* Task objective:
Find every line in the listing below that contains the string "error", and copy each one. Match uppercase and lowercase exactly.

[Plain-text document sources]
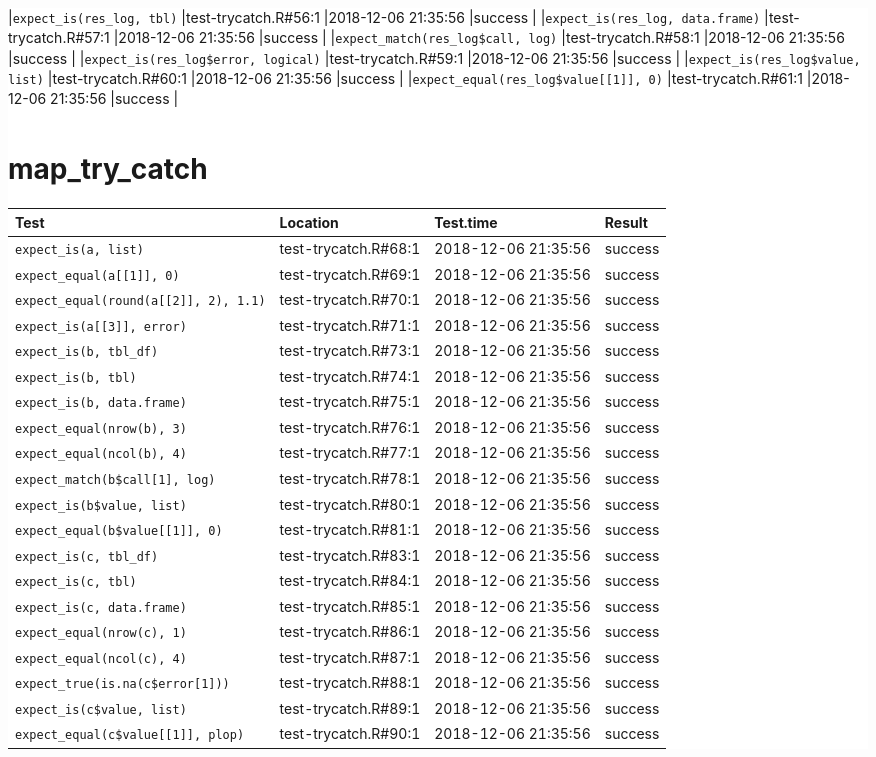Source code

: |`expect_is(res_log, tbl)`                 |test-trycatch.R#56:1 |2018-12-06 21:35:56 |success |
|`expect_is(res_log, data.frame)`          |test-trycatch.R#57:1 |2018-12-06 21:35:56 |success |
|`expect_match(res_log$call, log)`         |test-trycatch.R#58:1 |2018-12-06 21:35:56 |success |
|`expect_is(res_log$error, logical)`       |test-trycatch.R#59:1 |2018-12-06 21:35:56 |success |
|`expect_is(res_log$value, list)`          |test-trycatch.R#60:1 |2018-12-06 21:35:56 |success |
|`expect_equal(res_log$value[[1]], 0)`     |test-trycatch.R#61:1 |2018-12-06 21:35:56 |success |




# map_try_catch


|Test                                  |Location             |Test.time           |Result  |
|:-------------------------------------|:--------------------|:-------------------|:-------|
|`expect_is(a, list)`                  |test-trycatch.R#68:1 |2018-12-06 21:35:56 |success |
|`expect_equal(a[[1]], 0)`             |test-trycatch.R#69:1 |2018-12-06 21:35:56 |success |
|`expect_equal(round(a[[2]], 2), 1.1)` |test-trycatch.R#70:1 |2018-12-06 21:35:56 |success |
|`expect_is(a[[3]], error)`            |test-trycatch.R#71:1 |2018-12-06 21:35:56 |success |
|`expect_is(b, tbl_df)`                |test-trycatch.R#73:1 |2018-12-06 21:35:56 |success |
|`expect_is(b, tbl)`                   |test-trycatch.R#74:1 |2018-12-06 21:35:56 |success |
|`expect_is(b, data.frame)`            |test-trycatch.R#75:1 |2018-12-06 21:35:56 |success |
|`expect_equal(nrow(b), 3)`            |test-trycatch.R#76:1 |2018-12-06 21:35:56 |success |
|`expect_equal(ncol(b), 4)`            |test-trycatch.R#77:1 |2018-12-06 21:35:56 |success |
|`expect_match(b$call[1], log)`        |test-trycatch.R#78:1 |2018-12-06 21:35:56 |success |
|`expect_is(b$value, list)`            |test-trycatch.R#80:1 |2018-12-06 21:35:56 |success |
|`expect_equal(b$value[[1]], 0)`       |test-trycatch.R#81:1 |2018-12-06 21:35:56 |success |
|`expect_is(c, tbl_df)`                |test-trycatch.R#83:1 |2018-12-06 21:35:56 |success |
|`expect_is(c, tbl)`                   |test-trycatch.R#84:1 |2018-12-06 21:35:56 |success |
|`expect_is(c, data.frame)`            |test-trycatch.R#85:1 |2018-12-06 21:35:56 |success |
|`expect_equal(nrow(c), 1)`            |test-trycatch.R#86:1 |2018-12-06 21:35:56 |success |
|`expect_equal(ncol(c), 4)`            |test-trycatch.R#87:1 |2018-12-06 21:35:56 |success |
|`expect_true(is.na(c$error[1]))`      |test-trycatch.R#88:1 |2018-12-06 21:35:56 |success |
|`expect_is(c$value, list)`            |test-trycatch.R#89:1 |2018-12-06 21:35:56 |success |
|`expect_equal(c$value[[1]], plop)`    |test-trycatch.R#90:1 |2018-12-06 21:35:56 |success |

* Your response:
|`expect_is(res_log$error, logical)`       |test-trycatch.R#59:1 |2018-12-06 21:35:56 |success |
|`expect_is(a[[3]], error)`            |test-trycatch.R#71:1 |2018-12-06 21:35:56 |success |
|`expect_true(is.na(c$error[1]))`      |test-trycatch.R#88:1 |2018-12-06 21:35:56 |success |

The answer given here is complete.